E' difficilissimo identificare e inquadrare perfettamente l'arte di questo cineasta taiwanese di origini malesi. Difficilissimo esporsi al suo fascino e al suo cinema senza esserne toccati nel profondo dell'anima. Perchè cinema come quello di Ming Liang non si è mai visto: le sue sono storie di vita stranianti e malate, perse nel crogiuolo di ritmi, suoni e colori di una metropoli come Taipei, dove ogni individuo cerca la propria compiutezza senza (il più delle volte) riuscirci. 

Storie di corpi soli, vuoti ed eterei  immersi in una città desolata dove la ricerca dell'amore, o meglio del sesso senza amore, sembra essere l'unica via di fuga dalla vacuità, ma alla fine si scopre di essere più tristi e vuoti che in precedenza.
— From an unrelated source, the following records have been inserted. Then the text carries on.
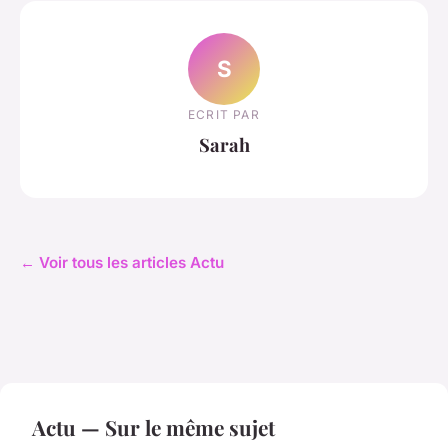
S
ECRIT PAR
Sarah
← Voir tous les articles Actu
Actu — Sur le même sujet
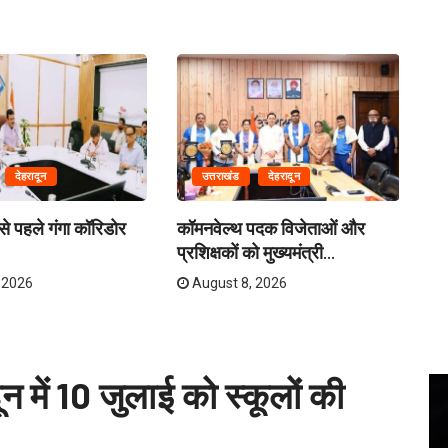
देहरादून
उत्तराखंड
देहरादून
े पहले गंगा कॉरिडोर
कॉमनवेल्थ पदक विजेताओं और
क्र
प्रशिक्षकों को मुख्यमंत्री...
तय
 2026
August 8, 2026
न में 10 जुलाई को स्कूलों की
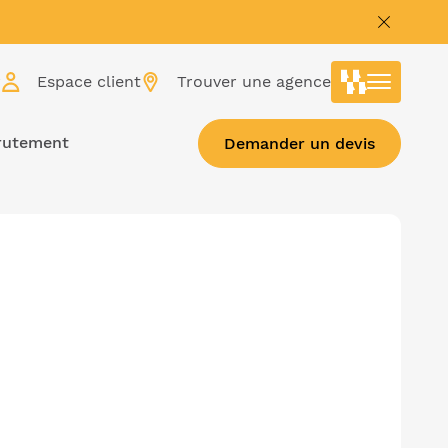
r
Espace client
Trouver une agence
rutement
Demander un devis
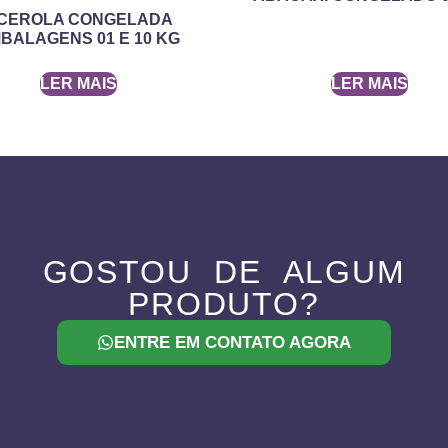
CEROLA CONGELADA
BALAGENS 01 E 10 KG
LER MAIS
LER MAIS
GOSTOU DE ALGUM
PRODUTO?
ENTRE EM CONTATO AGORA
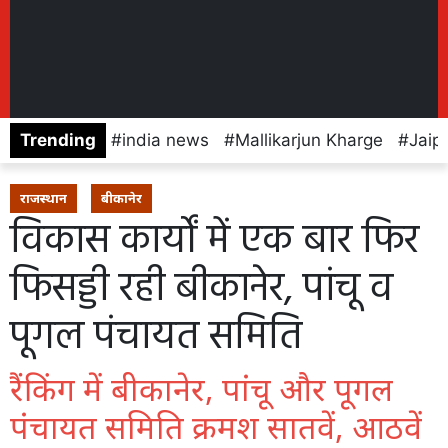
Trending
india news
Mallikarjun Kharge
Jaip
राजस्थान
बीकानेर
विकास कार्यों में एक बार फिर
फिसड्डी रही बीकानेर, पांचू व
पूगल पंचायत समिति
रैंकिंग में बीकानेर, पांचू और पूगल
पंचायत समिति क्रमश सातवें, आठवें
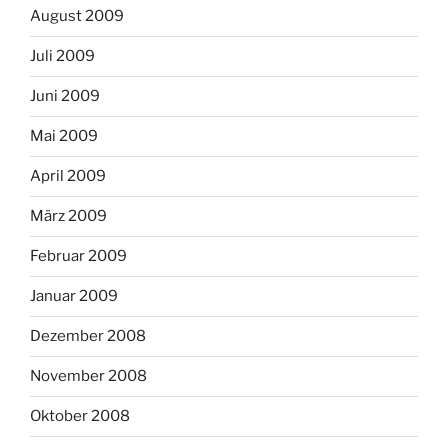
August 2009
Juli 2009
Juni 2009
Mai 2009
April 2009
März 2009
Februar 2009
Januar 2009
Dezember 2008
November 2008
Oktober 2008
Un pessimismo che resta in superficie e che da sempre contrasta le stranianti opere di Ming Liang: dallo splendido "The Hole", storia di due inquilini di uno stesso condominio che si innamorano attraverso un buco causato dalla negligenza del sistema idraulico al più giocoso "Il Gusto Dell'Anguria", pornografia, ma non solo dei corpi, della merce del sesso, ma anche dell'anima. E come dimenticare il malato "I Don't Want To Sleep Alone", il freddo e glaciale, ma sospeso "Che Ora E' Laggiù?" e il testamento d'amore verso la settima arte di "Goodbye Dragon Inn"? 

E "Vive L'Amour"? Il testamento, il cuore di una filmografia che lo lancerà verso l'Occidente e il riconoscimento mondiale.
Un film splendido che vive di inquadrature rigorosamente fisse, con un'attenzione maniacale per gli ambienti e per i corpi in cui vivono in quegli ambienti.

Storie vere che si intrecciano come una spirale di sensazioni e umori: un uomo gay che lavora in un negozio di urne funeree e che si appropria di un appartamento vuoto, che dev'essere venduto da una bellissima venditrice di case, che si innamora di un venditore ambulante di vestiti. L'appartamento diviene il fulcro di questo intreccio devastante, poichè il protagonista aveva pensato di farla finita proprio in quel luogo strano e silenzioso, senza contare che sarebbe diventato il luogo di ritrovo della venditrice e del venditore per le loro effusioni...

Tre non-storie che continuano ad intrecciarsi con un continuo avvolgersi, silenziosamente. Il tutto senza una parola di troppo, senza un dialogo superfluo, senza un'inquadratura superflua. Nessun colpo di scena, nessuno svolgimento vero e proprio.

Tsai Ming Liang riesce a creare il cinema con il nulla. La bellezza con la vacuità.

Cinema forte, vero e vitale, che ben si distacca da ogni presupposto cinematografico.

La bellezza di ciò che è crudo, puro e solido in questo mondo. Dove il pianto di una donna non viene glissato, ma sparato nell'intestino dall'inizio alla fine della sua disperazione, in un crudo, crudissimo pianosequenza finale.  Laddove il cinema non osa avvicinarsi, per non devastare ogni stabilità emotiva, Tsai Ming Liang oltrepassa il limite con destrezza, senza il timore di far provare allo spettatore estasi al posto di gioia e disperazione al posto della tristezza. Alla fine persino gli spettatori stessi sono i personaggi del suo film. Persi in un fiume di lacrime che non si conclude, nemmeno dopo i titoli di coda.